Dysfunctional Practices: That Kill Your Safety Culture (and What to Do About Them) (Unabridged)
A man finds himself on the top step of a stepladder; a woman removes the guard to her machine; a worker is not wearing her safety glasses in the plant; a roustabout uses the wrong-sized clamp instead of retrieving the right tool from the supply truck; a supervisor teaches a new worker to take shortcuts; a mechanic climbs on top of an active machine to find the oil leak.

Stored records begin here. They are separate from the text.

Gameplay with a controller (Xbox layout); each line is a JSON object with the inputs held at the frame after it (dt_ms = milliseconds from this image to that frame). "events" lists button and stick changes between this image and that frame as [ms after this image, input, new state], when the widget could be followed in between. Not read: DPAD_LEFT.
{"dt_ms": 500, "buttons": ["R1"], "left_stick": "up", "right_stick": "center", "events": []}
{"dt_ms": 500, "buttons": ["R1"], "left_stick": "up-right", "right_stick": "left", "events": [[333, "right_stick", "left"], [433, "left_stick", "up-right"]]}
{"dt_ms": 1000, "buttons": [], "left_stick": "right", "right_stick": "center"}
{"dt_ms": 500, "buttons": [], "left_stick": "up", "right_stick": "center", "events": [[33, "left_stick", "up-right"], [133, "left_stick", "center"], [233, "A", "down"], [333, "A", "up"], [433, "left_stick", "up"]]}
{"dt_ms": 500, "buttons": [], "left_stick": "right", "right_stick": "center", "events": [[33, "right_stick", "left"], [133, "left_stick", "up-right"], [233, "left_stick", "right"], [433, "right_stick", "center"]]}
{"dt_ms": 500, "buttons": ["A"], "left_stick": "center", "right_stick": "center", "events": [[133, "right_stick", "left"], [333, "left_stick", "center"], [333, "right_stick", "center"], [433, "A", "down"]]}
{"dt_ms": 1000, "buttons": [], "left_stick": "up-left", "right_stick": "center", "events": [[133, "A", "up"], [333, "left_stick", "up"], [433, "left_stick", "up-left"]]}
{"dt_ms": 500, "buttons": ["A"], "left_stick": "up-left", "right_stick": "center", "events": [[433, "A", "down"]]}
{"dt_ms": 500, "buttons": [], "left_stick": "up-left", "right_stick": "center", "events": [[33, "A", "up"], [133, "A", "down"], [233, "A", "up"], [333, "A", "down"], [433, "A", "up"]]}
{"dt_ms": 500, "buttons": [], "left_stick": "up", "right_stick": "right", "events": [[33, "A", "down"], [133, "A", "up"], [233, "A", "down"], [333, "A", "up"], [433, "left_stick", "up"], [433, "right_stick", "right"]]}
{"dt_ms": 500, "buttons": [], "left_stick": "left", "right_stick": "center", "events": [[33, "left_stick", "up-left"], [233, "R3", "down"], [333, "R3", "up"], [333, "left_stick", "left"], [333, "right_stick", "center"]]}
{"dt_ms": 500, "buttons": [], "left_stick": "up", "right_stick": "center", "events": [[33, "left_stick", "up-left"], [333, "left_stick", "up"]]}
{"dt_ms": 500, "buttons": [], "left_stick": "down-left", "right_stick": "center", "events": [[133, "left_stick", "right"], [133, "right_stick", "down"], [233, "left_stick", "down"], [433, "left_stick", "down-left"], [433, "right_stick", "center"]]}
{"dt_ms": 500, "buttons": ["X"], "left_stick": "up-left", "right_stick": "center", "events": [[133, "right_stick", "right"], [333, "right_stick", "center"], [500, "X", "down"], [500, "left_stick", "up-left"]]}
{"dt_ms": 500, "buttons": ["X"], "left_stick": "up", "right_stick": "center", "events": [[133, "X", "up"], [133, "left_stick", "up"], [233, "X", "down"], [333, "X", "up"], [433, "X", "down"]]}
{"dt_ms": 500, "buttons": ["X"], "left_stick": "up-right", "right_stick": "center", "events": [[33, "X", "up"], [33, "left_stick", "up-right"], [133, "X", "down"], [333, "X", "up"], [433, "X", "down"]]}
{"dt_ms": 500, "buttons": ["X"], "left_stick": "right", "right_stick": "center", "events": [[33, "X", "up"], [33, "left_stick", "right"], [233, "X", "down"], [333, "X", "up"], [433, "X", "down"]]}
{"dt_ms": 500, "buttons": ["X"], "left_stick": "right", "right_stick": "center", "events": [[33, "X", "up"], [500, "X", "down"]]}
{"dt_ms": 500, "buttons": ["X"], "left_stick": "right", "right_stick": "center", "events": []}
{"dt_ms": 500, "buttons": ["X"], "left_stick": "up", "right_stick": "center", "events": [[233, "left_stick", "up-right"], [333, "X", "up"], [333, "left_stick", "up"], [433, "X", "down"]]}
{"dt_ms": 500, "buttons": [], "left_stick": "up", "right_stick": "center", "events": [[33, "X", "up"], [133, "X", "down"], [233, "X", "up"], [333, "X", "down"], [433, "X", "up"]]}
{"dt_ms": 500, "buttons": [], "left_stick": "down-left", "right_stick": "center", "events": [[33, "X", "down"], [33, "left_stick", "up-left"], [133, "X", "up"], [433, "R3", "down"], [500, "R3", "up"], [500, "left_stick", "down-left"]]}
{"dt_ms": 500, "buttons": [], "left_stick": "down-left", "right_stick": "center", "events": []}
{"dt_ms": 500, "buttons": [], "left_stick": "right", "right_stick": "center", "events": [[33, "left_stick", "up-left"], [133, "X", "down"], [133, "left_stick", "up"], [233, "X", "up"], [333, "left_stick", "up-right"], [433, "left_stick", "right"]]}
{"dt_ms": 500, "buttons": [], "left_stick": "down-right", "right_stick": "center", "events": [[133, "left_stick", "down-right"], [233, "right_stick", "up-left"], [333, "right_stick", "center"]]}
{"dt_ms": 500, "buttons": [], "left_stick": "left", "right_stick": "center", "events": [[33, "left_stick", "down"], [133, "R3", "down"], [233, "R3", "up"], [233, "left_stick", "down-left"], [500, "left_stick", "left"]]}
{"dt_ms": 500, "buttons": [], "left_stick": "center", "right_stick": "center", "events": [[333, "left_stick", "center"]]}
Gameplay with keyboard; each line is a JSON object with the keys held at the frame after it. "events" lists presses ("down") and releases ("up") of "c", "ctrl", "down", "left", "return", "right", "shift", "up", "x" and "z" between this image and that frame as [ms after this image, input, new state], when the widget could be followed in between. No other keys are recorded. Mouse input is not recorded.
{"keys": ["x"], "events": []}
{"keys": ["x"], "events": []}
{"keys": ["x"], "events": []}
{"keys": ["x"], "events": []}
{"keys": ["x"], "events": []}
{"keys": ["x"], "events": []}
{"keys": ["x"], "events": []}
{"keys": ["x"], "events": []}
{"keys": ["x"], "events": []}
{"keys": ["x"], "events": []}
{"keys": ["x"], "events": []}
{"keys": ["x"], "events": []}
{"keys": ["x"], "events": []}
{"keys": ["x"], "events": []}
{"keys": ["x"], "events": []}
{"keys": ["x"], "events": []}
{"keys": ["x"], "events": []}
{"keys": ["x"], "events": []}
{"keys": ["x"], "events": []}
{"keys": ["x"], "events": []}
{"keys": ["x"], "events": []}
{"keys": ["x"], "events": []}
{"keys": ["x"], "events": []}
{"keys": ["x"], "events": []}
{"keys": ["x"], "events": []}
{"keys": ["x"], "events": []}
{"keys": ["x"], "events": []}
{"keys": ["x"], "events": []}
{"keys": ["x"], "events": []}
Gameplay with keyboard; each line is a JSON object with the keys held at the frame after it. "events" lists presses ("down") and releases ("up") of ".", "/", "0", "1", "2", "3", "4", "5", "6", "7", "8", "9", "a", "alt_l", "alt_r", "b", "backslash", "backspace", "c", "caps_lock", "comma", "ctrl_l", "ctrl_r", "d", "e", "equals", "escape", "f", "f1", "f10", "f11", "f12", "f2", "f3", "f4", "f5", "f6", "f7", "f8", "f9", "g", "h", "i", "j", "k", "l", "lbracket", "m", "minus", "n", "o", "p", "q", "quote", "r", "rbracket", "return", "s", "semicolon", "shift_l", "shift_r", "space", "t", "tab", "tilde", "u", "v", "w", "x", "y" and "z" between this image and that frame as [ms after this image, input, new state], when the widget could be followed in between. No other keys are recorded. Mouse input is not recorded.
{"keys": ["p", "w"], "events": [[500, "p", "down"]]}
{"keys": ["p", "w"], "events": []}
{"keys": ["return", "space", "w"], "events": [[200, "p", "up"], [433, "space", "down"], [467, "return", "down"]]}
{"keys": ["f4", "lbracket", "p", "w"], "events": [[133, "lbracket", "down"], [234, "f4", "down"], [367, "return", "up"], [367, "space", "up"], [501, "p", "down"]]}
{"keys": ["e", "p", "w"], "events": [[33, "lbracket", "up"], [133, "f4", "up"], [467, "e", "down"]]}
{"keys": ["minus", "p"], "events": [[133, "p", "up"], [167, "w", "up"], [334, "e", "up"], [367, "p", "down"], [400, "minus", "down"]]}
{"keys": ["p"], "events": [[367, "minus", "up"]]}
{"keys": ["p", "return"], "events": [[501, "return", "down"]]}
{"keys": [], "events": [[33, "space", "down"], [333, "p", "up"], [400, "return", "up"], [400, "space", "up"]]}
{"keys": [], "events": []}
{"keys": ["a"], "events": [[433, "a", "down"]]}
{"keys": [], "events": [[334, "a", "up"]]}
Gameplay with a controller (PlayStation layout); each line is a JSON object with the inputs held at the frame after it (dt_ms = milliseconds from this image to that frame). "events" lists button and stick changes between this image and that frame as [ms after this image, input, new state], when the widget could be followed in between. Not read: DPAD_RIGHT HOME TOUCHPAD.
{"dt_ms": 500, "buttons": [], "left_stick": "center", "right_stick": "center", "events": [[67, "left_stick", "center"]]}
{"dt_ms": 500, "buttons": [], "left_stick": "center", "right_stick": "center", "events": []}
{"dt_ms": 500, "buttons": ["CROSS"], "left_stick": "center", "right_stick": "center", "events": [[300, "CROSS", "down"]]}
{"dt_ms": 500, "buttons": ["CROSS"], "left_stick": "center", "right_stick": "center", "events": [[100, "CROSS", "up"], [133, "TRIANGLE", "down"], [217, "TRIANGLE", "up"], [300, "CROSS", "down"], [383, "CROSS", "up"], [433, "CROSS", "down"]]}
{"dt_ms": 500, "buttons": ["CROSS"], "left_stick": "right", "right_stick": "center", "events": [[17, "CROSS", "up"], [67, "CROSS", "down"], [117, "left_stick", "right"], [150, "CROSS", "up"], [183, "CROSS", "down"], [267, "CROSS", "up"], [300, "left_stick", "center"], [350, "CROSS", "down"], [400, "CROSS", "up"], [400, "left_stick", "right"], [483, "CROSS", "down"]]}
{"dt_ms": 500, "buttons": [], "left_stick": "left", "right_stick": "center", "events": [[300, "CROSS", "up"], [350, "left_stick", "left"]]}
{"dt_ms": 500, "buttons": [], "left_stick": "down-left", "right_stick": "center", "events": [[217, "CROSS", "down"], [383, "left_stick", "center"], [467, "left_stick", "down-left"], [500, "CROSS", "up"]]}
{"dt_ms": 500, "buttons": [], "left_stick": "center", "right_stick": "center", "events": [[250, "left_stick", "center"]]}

Why do these folks do these things? Is it because they are stupid? One tendency is to blame workers for safety errors and label their personal failings as the cause of the error. Labeling does not solve problems that cause error and, frankly, it may all be an illusion of human perception leading us to false conclusions. Our human tendencies result in interactions that hurt the safety of our workers and the effectiveness of the systems we put in place to protect them.
These tendencies build dysfunctional management practices that create fear associated with your safety programs. I want to teach you a better way to analyze the behaviors of your employees to understand why they were put in a position to take the risk in the first place. Your system may be perfectly designed to promote risks and create safety traps. By analyzing the context of behavior we can discover ways to change your system to optimize safe behavior and reduce injury. This book presents new ideas and methods using stories we can all relate to.
Human behavior is at the crux of your safety program. Physics and chemistry create hazards ready to be released when things go wrong. Human behavior happens right before that release. Therefore, we look at the behavior associated with the resulting injury and blame the person as the root cause. We label the person “stupid” and feel we have solved the problem. We haven’t. Instead, a dysfunctional practice creeps into our safety management system blinding us from finding the true root causes of at-risk behavior. If our goal is to create a safety culture in which workers are engaged with situational awareness, peer coaching, and reporting, we will fail. Our offensive labeling will create avoidance of the very engagement we desperately need from our workers.
We can’t fix people, let’s not be that pompous. But we can change behavior...we know how; there is a science behind it. Behavior is not a static variable of study. Behavior is a dynamic variable, reacting with each passing moment along predictable paths, like water in a river, but always ready and able to jump its banks and forge new paths.
We will discover that behavior is neutral, not good or bad, right or wrong. We will learn that for every safe behavior you want from your workers, there are a plethora of competing alternative behaviors that can put them at risk. This book is for managers who seek to shape their safety culture to drive out fear and engage their workforce as they drive out risk.